GR 116025; (February, 1996) (Digest)
G.R. No. 116025 ; February 22, 1996
Sunshine Transportation, Incorporated, petitioner, vs. National Labor Relations Commission and Realucio R. Santos, respondents.
FACTS
Petitioner Sunshine Transportation hired respondent Realucio Santos as a probationary bus driver in August 1989, later regularizing him in March 1990. On January 7, 1992, Santos received a memorandum directing him to explain his failure to report for a scheduled trip on December 28, 1991. Santos claimed that on January 2, 1992, his leave application was torn by the Operations Manager, who verbally terminated him and forced him off the premises. He subsequently received a formal termination letter dated January 22, 1992, citing insubordination for failing to submit the required written explanation. Santos filed a complaint for illegal dismissal and various money claims.
The Labor Arbiter dismissed Santos’s complaint, finding the dismissal was for cause and with due process. On appeal, the NLRC upheld the legality of the dismissal but modified the decision by granting Santos’s monetary claims amounting to P158,000.00, citing the petitioner’s failure to refute the claim of underpayment. Unsatisfied, Sunshine Transportation filed this special civil action for certiorari, alleging the NLRC committed grave abuse of discretion.
ISSUE
Whether the Supreme Court can properly entertain the petition for certiorari under Rule 65, given the petitioner’s failure to exhaust administrative remedies by not filing a motion for reconsideration with the NLRC.
RULING
The Supreme Court dismissed the petition. The legal logic is anchored on the doctrine of exhaustion of administrative remedies and the specific requirements for a special civil action for certiorari under Rule 65. For such a petition to be viable, it must be demonstrated that there is no appeal nor any plain, speedy, and adequate remedy in the ordinary course of law. The Court emphasized that Section 14, Rule VII of the New Rules of Procedure of the NLRC provides an aggrieved party with the remedy of filing a motion for reconsideration of any NLRC order, resolution, or decision. This constitutes a plain, speedy, and adequate administrative remedy that must be availed of first before resorting to certiorari.
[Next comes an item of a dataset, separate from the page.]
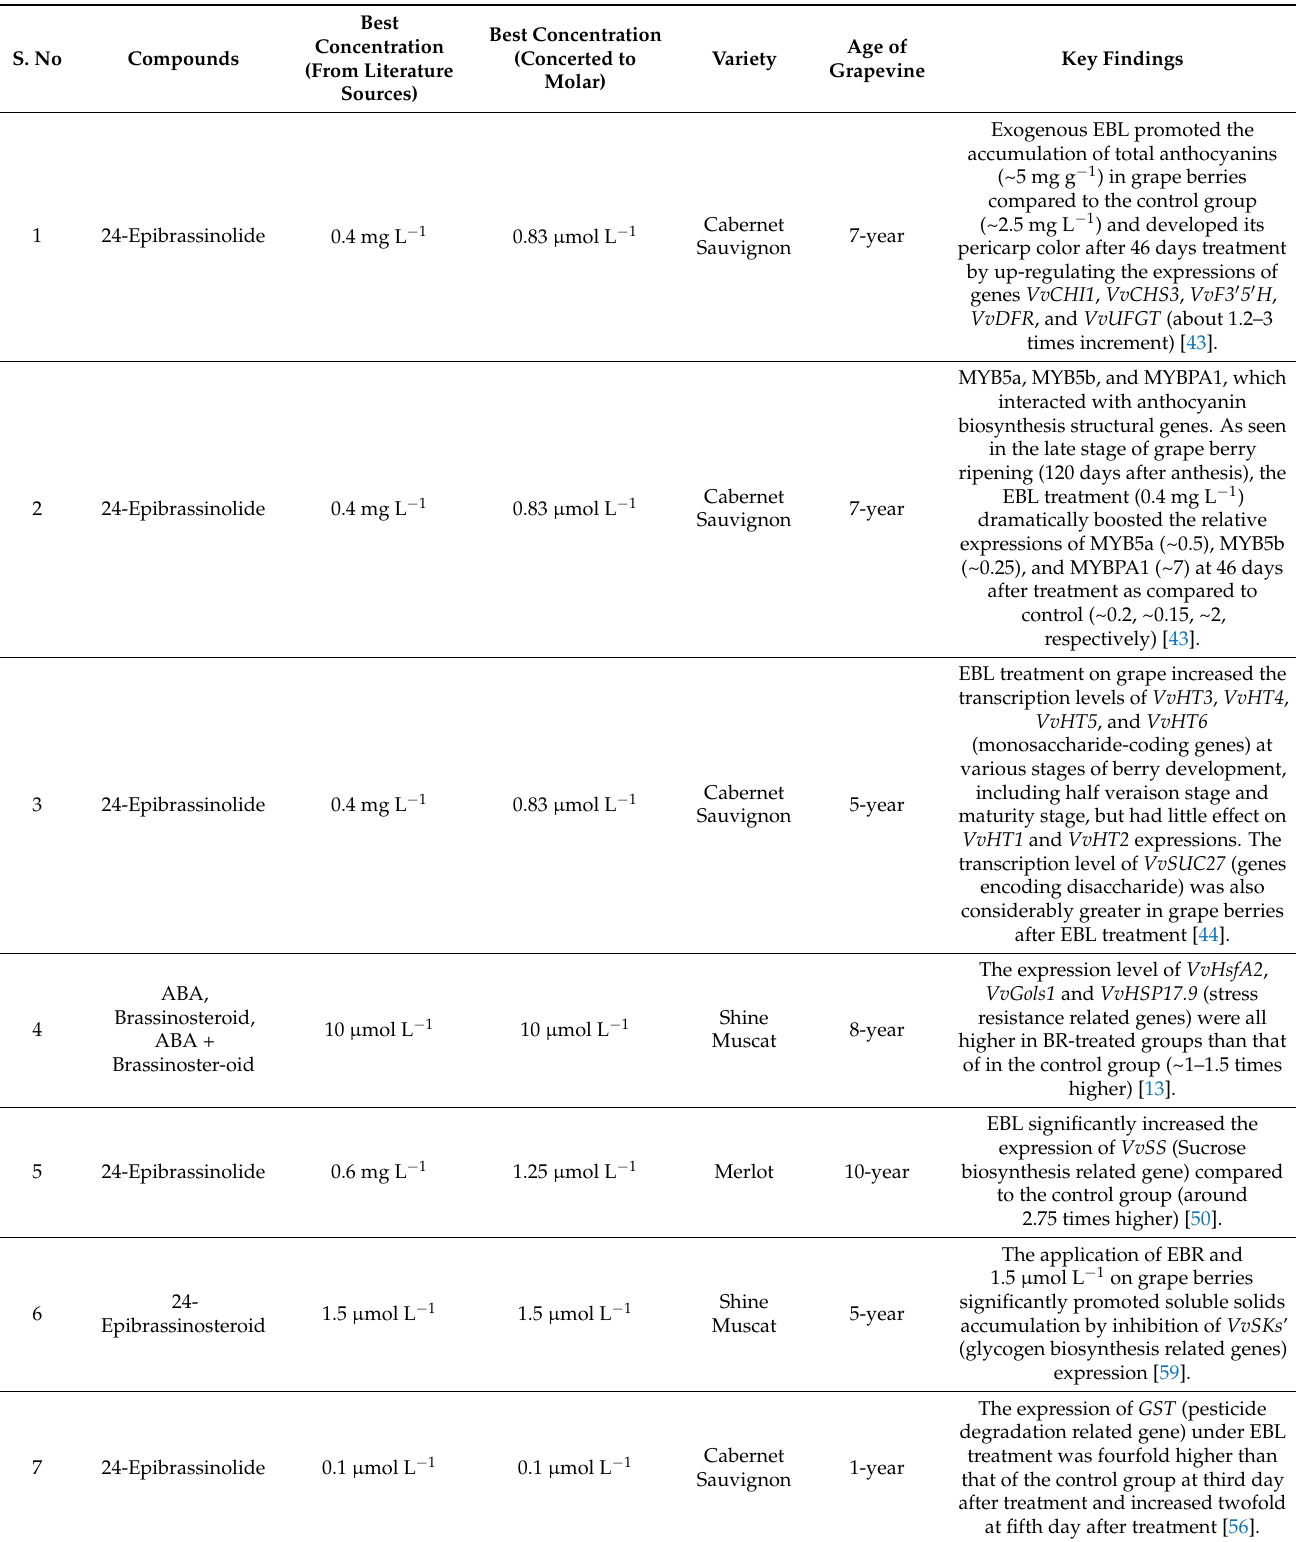
Table 4. Role of exogenous brassinosteroid/brassinolide to enhance the fruit quality parameter regarding molecular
In this case, the records did not show, and the petitioner did not claim, that it filed a motion for reconsideration of the NLRC’s challenged decision prior to coming to the Supreme Court. The petitioner also failed to suggest any plausible reason justifying a direct recourse. Consequently, the petitioner did not fulfill the jurisdictional prerequisite for a petition for certiorari. The Court, therefore, found no merit in the petition and dismissed it for failure to exhaust the available administrative remedy.